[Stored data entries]

%%

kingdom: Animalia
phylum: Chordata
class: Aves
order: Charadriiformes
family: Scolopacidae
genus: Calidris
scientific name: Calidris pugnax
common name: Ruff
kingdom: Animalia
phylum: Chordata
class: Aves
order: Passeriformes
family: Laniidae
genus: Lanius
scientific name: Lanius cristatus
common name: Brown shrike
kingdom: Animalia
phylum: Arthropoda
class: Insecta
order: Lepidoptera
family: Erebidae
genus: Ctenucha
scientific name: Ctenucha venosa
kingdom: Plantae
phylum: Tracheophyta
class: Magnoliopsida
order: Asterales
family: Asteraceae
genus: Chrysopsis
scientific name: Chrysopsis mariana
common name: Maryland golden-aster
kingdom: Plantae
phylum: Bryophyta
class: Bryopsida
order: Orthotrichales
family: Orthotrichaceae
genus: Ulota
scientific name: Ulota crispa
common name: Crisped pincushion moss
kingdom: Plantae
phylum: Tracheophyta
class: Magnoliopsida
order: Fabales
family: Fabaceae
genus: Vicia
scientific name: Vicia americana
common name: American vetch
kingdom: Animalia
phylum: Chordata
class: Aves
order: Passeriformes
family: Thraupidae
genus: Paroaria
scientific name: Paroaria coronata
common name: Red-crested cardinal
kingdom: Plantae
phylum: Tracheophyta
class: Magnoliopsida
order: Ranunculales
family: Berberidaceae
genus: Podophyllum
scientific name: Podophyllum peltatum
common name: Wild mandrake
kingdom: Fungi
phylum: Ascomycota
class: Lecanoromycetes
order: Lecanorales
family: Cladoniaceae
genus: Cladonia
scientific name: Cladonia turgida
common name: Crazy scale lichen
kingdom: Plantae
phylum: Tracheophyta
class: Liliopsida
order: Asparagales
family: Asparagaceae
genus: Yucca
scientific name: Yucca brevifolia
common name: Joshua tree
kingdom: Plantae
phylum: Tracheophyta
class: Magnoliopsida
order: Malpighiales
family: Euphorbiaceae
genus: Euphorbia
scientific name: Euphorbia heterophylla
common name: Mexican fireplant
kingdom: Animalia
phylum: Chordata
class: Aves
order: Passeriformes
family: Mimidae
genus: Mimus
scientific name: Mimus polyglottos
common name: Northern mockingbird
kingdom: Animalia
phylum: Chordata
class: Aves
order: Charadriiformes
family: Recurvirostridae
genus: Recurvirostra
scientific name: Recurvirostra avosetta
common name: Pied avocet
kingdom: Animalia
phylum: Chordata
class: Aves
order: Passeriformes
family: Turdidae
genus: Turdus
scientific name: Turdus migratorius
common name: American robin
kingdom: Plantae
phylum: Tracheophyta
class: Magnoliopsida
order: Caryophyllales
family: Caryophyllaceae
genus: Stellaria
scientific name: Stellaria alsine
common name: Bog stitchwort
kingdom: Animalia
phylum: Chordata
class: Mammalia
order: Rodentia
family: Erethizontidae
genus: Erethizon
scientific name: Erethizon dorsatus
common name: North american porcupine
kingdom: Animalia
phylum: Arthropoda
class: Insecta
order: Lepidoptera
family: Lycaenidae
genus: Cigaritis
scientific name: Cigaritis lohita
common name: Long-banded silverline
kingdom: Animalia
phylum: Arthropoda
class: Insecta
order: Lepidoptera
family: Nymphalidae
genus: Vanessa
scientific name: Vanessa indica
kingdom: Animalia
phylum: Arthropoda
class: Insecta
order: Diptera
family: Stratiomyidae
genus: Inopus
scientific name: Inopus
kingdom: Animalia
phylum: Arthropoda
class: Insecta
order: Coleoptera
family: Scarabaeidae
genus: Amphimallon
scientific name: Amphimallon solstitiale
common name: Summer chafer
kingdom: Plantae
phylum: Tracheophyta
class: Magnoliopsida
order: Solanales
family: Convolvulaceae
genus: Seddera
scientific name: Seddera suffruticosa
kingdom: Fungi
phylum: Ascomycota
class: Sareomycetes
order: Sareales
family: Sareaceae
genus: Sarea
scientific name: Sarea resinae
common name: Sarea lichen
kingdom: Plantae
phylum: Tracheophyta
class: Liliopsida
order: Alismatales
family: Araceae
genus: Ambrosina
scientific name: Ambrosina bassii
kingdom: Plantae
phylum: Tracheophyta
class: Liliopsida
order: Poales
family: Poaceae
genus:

%%

▶ [Problem details] Rewrite every line of the entries above as one numbered list, leaving out any blank lines.

▶ [Solved exercise]
1. kingdom: Animalia
2. phylum: Chordata
3. class: Aves
4. order: Charadriiformes
5. family: Scolopacidae
6. genus: Calidris
7. scientific name: Calidris pugnax
8. common name: Ruff
9. kingdom: Animalia
10. phylum: Chordata
11. class: Aves
12. order: Passeriformes
13. family: Laniidae
14. genus: Lanius
15. scientific name: Lanius cristatus
16. common name: Brown shrike
17. kingdom: Animalia
18. phylum: Arthropoda
19. class: Insecta
20. order: Lepidoptera
21. family: Erebidae
22. genus: Ctenucha
23. scientific name: Ctenucha venosa
24. kingdom: Plantae
25. phylum: Tracheophyta
26. class: Magnoliopsida
27. order: Asterales
28. family: Asteraceae
29. genus: Chrysopsis
30. scientific name: Chrysopsis mariana
31. common name: Maryland golden-aster
32. kingdom: Plantae
33. phylum: Bryophyta
34. class: Bryopsida
35. order: Orthotrichales
36. family: Orthotrichaceae
37. genus: Ulota
38. scientific name: Ulota crispa
39. common name: Crisped pincushion moss
40. kingdom: Plantae
41. phylum: Tracheophyta
42. class: Magnoliopsida
43. order: Fabales
44. family: Fabaceae
45. genus: Vicia
46. scientific name: Vicia americana
47. common name: American vetch
48. kingdom: Animalia
49. phylum: Chordata
50. class: Aves
51. order: Passeriformes
52. family: Thraupidae
53. genus: Paroaria
54. scientific name: Paroaria coronata
55. common name: Red-crested cardinal
56. kingdom: Plantae
57. phylum: Tracheophyta
58. class: Magnoliopsida
59. order: Ranunculales
60. family: Berberidaceae
61. genus: Podophyllum
62. scientific name: Podophyllum peltatum
63. common name: Wild mandrake
64. kingdom: Fungi
65. phylum: Ascomycota
66. class: Lecanoromycetes
67. order: Lecanorales
68. family: Cladoniaceae
69. genus: Cladonia
70. scientific name: Cladonia turgida
71. common name: Crazy scale lichen
72. kingdom: Plantae
73. phylum: Tracheophyta
74. class: Liliopsida
75. order: Asparagales
76. family: Asparagaceae
77. genus: Yucca
78. scientific name: Yucca brevifolia
79. common name: Joshua tree
80. kingdom: Plantae
81. phylum: Tracheophyta
82. class: Magnoliopsida
83. order: Malpighiales
84. family: Euphorbiaceae
85. genus: Euphorbia
86. scientific name: Euphorbia heterophylla
87. common name: Mexican fireplant
88. kingdom: Animalia
89. phylum: Chordata
90. class: Aves
91. order: Passeriformes
92. family: Mimidae
93. genus: Mimus
94. scientific name: Mimus polyglottos
95. common name: Northern mockingbird
96. kingdom: Animalia
97. phylum: Chordata
98. class: Aves
99. order: Charadriiformes
100. family: Recurvirostridae
101. genus: Recurvirostra
102. scientific name: Recurvirostra avosetta
103. common name: Pied avocet
104. kingdom: Animalia
105. phylum: Chordata
106. class: Aves
107. order: Passeriformes
108. family: Turdidae
109. genus: Turdus
110. scientific name: Turdus migratorius
111. common name: American robin
112. kingdom: Plantae
113. phylum: Tracheophyta
114. class: Magnoliopsida
115. order: Caryophyllales
116. family: Caryophyllaceae
117. genus: Stellaria
118. scientific name: Stellaria alsine
119. common name: Bog stitchwort
120. kingdom: Animalia
121. phylum: Chordata
122. class: Mammalia
123. order: Rodentia
124. family: Erethizontidae
125. genus: Erethizon
126. scientific name: Erethizon dorsatus
127. common name: North american porcupine
128. kingdom: Animalia
129. phylum: Arthropoda
130. class: Insecta
131. order: Lepidoptera
132. family: Lycaenidae
133. genus: Cigaritis
134. scientific name: Cigaritis lohita
135. common name: Long-banded silverline
136. kingdom: Animalia
137. phylum: Arthropoda
138. class: Insecta
139. order: Lepidoptera
140. family: Nymphalidae
141. genus: Vanessa
142. scientific name: Vanessa indica
143. kingdom: Animalia
144. phylum: Arthropoda
145. class: Insecta
146. order: Diptera
147. family: Stratiomyidae
148. genus: Inopus
149. scientific name: Inopus
150. kingdom: Animalia
151. phylum: Arthropoda
152. class: Insecta
153. order: Coleoptera
154. family: Scarabaeidae
155. genus: Amphimallon
156. scientific name: Amphimallon solstitiale
157. common name: Summer chafer
158. kingdom: Plantae
159. phylum: Tracheophyta
160. class: Magnoliopsida
161. order: Solanales
162. family: Convolvulaceae
163. genus: Seddera
164. scientific name: Seddera suffruticosa
165. kingdom: Fungi
166. phylum: Ascomycota
167. class: Sareomycetes
168. order: Sareales
169. family: Sareaceae
170. genus: Sarea
171. scientific name: Sarea resinae
172. common name: Sarea lichen
173. kingdom: Plantae
174. phylum: Tracheophyta
175. class: Liliopsida
176. order: Alismatales
177. family: Araceae
178. genus: Ambrosina
179. scientific name: Ambrosina bassii
180. kingdom: Plantae
181. phylum: Tracheophyta
182. class: Liliopsida
183. order: Poales
184. family: Poaceae
185. genus:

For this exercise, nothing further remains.